Quality pants

The fabrics used in my trousers tell a story of craftsmanship, sustainability, and exclusive origins. Some of my collections are made from carefully selected surplus fabrics from traditional Italian weaving mills. This gives fine fabrics a new life – without compromising on quality or style.

I also work with renowned fabric manufacturers from the Lake Como region, including the esteemed Carnet House. These manufacturers have stood for excellent craftsmanship, timeless elegance, and the finest materials – for generations.

This creates trousers that impress not only with their cut, but also with their origin.

the hem

A small detail with a big impact – the folded hem

My trousers are not only distinguished by high-quality fabrics and excellent cuts—my signature is also evident in the details. The hem is deliberately folded over—a subtle accent that combines style and craftsmanship.

Whether worn visibly or discreetly, the turned-up trouser leg lends the look a modern casualness without sacrificing elegance. It's a small but effective detail that underscores the individuality of each pair of trousers and highlights their high quality.

the trouser pocket

Sewn by hand – because every detail counts

I pay great attention to every detail of my trousers – especially the pockets. They are sewn by hand, with patience and precision. Why? Because I believe that quality should not only be seen, but also felt.

A clean, handcrafted bag fits better, lasts longer, and won't warp—even after many years.
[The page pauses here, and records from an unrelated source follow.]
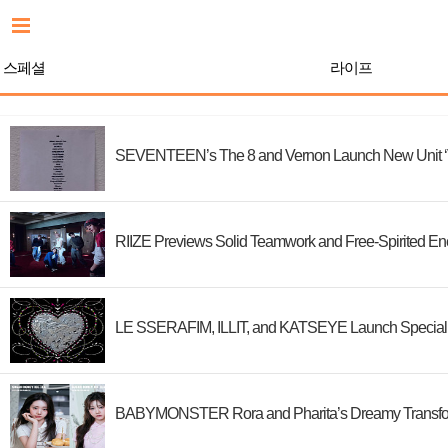
스페셜
라이프
SEVENTEEN’s The 8 and Vernon Launch New Unit ‘V
RIIZE Previews Solid Teamwork and Free-Spirited Ene
LE SSERAFIM, ILLIT, and KATSEYE Launch Special Di
BABYMONSTER Rora and Pharita’s Dreamy Transfo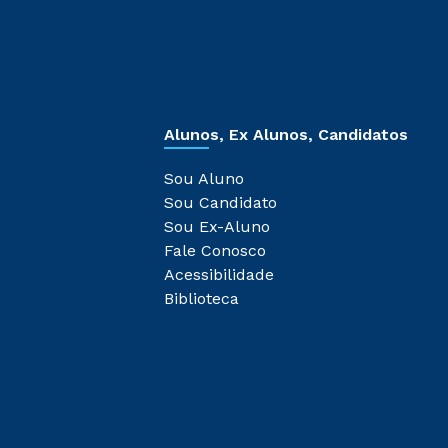
Alunos, Ex Alunos, Candidatos
Sou Aluno
Sou Candidato
Sou Ex-Aluno
Fale Conosco
Acessibilidade
Biblioteca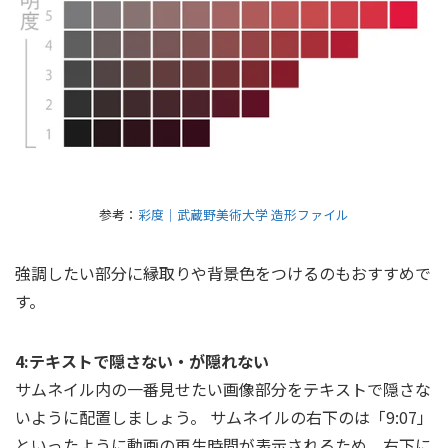
参考：
彩度｜武蔵野美術大学 造形ファイル
強調したい部分に縁取りや背景色をつけるのもおすすめで
す。
4:テキストで隠さない・が隠れない
サムネイル内の一番見せたい画像部分をテキストで隠さな
いように配置しましょう。 サムネイルの右下のは「9:07」
といったように動画の再生時間が表示されるため、右下に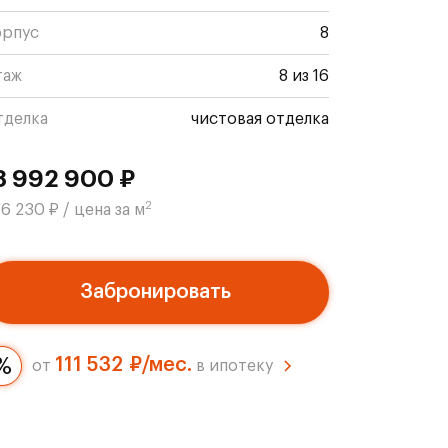
орпус
8
таж
8 из 16
тделка
чистовая отделка
8 992 900 ₽
2
6 230 ₽ / цена за м
Забронировать
111 532 ₽/мес.
от
в ипотеку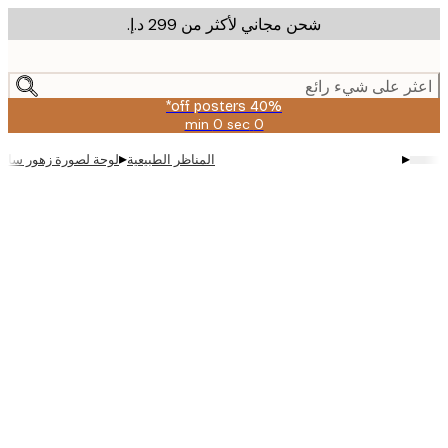
شحن مجاني لأكثر من ‏299 د.إ.‏
m
cont
ر على شيء رائع
40% off posters*
0 sec
0 min
صالحة
حتى:
▸
▸
المناظر الطبيعية
لوحة لصورة زهور سانتوريني
2026-
08-
09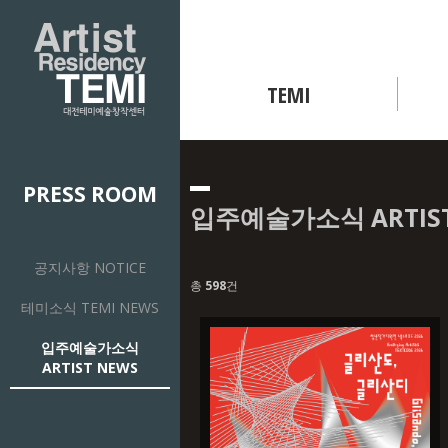
TEMI
PRESS ROOM
입주예술가소식 ARTIST
공지사항 NOTICE
총
598
건
테미소식 TEMI NEWS
입주예술가소식
ARTIST NEWS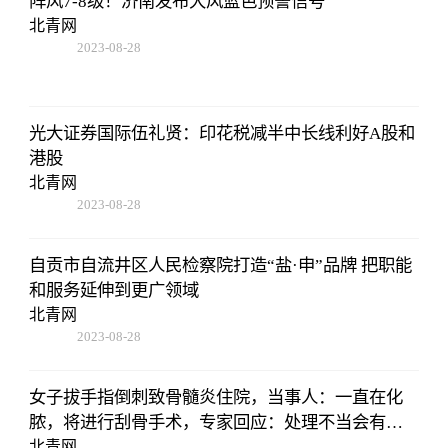
阵风7-8级！济南发布大风蓝色预警信号
北青网
2023-08-28
13:45:27
光大证券国际伍礼贤：印花税减半中长线利好A股和
港股
北青网
2023-08-28
13:45:27
自贡市自流井区人民检察院打造“盐·申”品牌 把职能
和服务延伸到更广领域
北青网
2023-08-28
13:45:27
女子拔手指倒刺致骨髓炎住院，当事人：一直在化
脓，将进行刮骨手术，专家回应：处理不当会有截
肢风险
北青网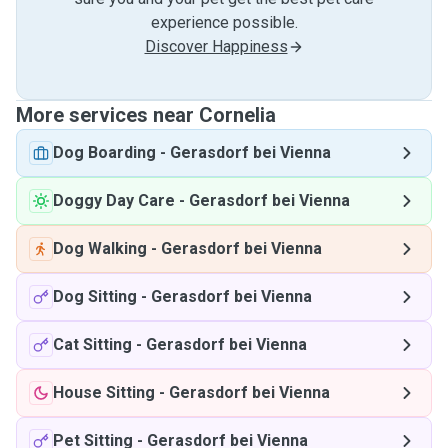
experience possible.
Discover Happiness
More services near Cornelia
Dog Boarding
-
Gerasdorf bei Vienna
Doggy Day Care
-
Gerasdorf bei Vienna
Dog Walking
-
Gerasdorf bei Vienna
Dog Sitting
-
Gerasdorf bei Vienna
Cat Sitting
-
Gerasdorf bei Vienna
House Sitting
-
Gerasdorf bei Vienna
Pet Sitting
-
Gerasdorf bei Vienna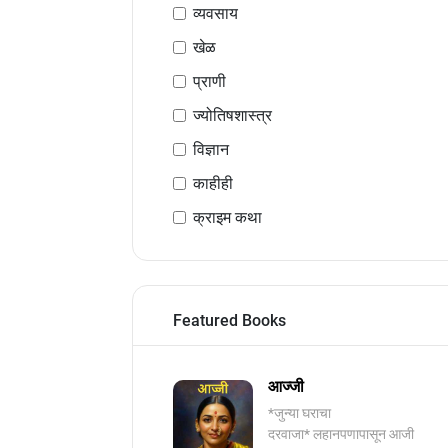
व्यवसाय
खेळ
प्राणी
ज्योतिषशास्त्र
विज्ञान
काहीही
क्राइम कथा
Featured Books
आज्जी
*जुन्या घराचा
दरवाजा* लहानपणापासून आजी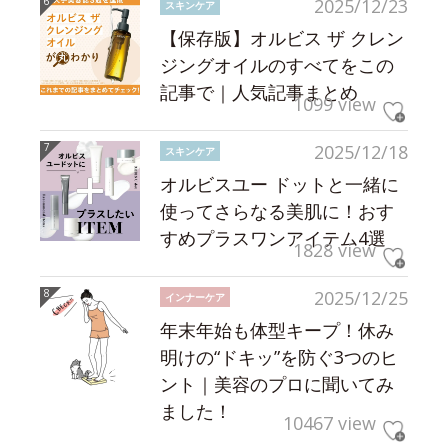
2025/12/23
スキンケア
【保存版】オルビス ザ クレン
ジングオイルのすべてをこの
記事で｜人気記事まとめ
1099 view
2025/12/18
スキンケア
オルビスユー ドットと一緒に
使ってさらなる美肌に！おす
すめプラスワンアイテム4選
1828 view
2025/12/25
インナーケア
年末年始も体型キープ！休み
明けの“ドキッ”を防ぐ3つのヒ
ント｜美容のプロに聞いてみ
ました！
10467 view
For me, this isn't a gimmick, but a sign of genuine appreciation for the craftsmanship and the garment itself.

side adjuster

Fine details with function – hand-sewn side adjusters

I deliberately chose side adjusters on my trousers—more specifically, so-called gun buckles . They not only give the trousers a clean, elegant line, but also eliminate the need for belt loops.

Each individual side adjuster is sewn by hand – with precision and care. It's more time-consuming, yes, but that's exactly what makes the difference for me. I want every detail to fit, last, and last for years.

suspenders

Tradition with style – buttons for suspenders

I decided to add buttons for suspenders to my trousers – because I love classic menswear and because some details should simply never go out of style.

These buttons are not only functional, but also a clear commitment to tradition. They are firmly sewn in, hand-stitched, and perfectly positioned – for a secure hold and optimal fit.

split back

Structure you can feel – split back & complete interlining

I make my trousers with a split back—a classic tailoring detail that not only looks great but also ensures a better fit. This small notch at the back waistband gives the trousers room to move—especially when sitting or moving—and emphasizes their tailored character.

Additionally, I use a half interlining. This means the pants have a fine lining on the inside. This provides greater shape retention, a smoother feel, and noticeably higher quality.

For me, these are not hidden extras – but essential features of real quality.